Lisa Webster, senior technical consultant for Hornbuckle Mitchell, adds that advisers should recommend a Ssas provider that also administers Sipps, as it will therefore be regulated by the FSA.

“With a regulated provider you know they will have tighter systems and controls, capital adequacy requirements and operate TCF. This may not be the case if unregulated.”

But Mr Roberts disagrees, saying specific familiarity with Ssas is more relevant: “It is likely to be more appropriate to ensure that the provider has relevant experience which may be the case whether they administer Sipps or not.

“There is no additional protection afforded by a company that also administers Sipps.”

An adviser’s requirements are no more than they would be for a Sipp, as the scheme administrator should be registered with HMRC for online services. Mr Roberts says this is usually the Ssas provider, but could be the sponsoring employer, the trustees collectively, or one of the trustees.

Many Ssas specialists believe the new conditions of the Retail Distribution Review could lead to more Ssas business for financial advisers.

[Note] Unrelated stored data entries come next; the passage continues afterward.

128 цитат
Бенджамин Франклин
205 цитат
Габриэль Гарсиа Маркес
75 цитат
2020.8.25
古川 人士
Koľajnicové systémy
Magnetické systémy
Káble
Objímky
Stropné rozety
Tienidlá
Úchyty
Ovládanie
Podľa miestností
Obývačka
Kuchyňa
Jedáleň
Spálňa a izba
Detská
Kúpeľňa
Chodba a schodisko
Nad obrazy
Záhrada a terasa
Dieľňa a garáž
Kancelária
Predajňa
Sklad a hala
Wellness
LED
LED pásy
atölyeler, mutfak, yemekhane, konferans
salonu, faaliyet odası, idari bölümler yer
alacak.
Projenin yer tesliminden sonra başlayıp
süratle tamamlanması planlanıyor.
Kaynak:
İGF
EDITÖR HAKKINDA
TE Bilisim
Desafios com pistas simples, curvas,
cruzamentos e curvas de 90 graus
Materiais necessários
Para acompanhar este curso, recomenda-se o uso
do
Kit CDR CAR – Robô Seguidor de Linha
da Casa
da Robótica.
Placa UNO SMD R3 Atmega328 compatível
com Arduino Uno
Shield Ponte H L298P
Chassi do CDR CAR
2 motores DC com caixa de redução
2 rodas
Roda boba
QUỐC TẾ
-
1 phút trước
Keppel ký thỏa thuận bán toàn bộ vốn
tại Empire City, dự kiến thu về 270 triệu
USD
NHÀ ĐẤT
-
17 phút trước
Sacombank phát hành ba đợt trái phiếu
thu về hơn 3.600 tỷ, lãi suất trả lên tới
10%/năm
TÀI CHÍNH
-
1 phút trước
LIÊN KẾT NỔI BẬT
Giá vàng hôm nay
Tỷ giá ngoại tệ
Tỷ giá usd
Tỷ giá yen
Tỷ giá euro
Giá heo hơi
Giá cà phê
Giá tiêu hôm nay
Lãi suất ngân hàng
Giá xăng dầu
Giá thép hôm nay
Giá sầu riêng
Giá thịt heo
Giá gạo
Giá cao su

Mr Glover thinks that the schemes are “perfect” for fee-based advice.

“Clients benefit from corporation tax relief on contributions and they can use a Ssas in more innovative ways to get money back into their businesses,” he explains. “Ssas also have more angles for creative tax planning.”

Mr Lamb agrees: “If anything, RDR will create more of a level playing field so that there is no commission bias and Ssas can be considered on their merits of which there can be clear advantages over and above Sipps.”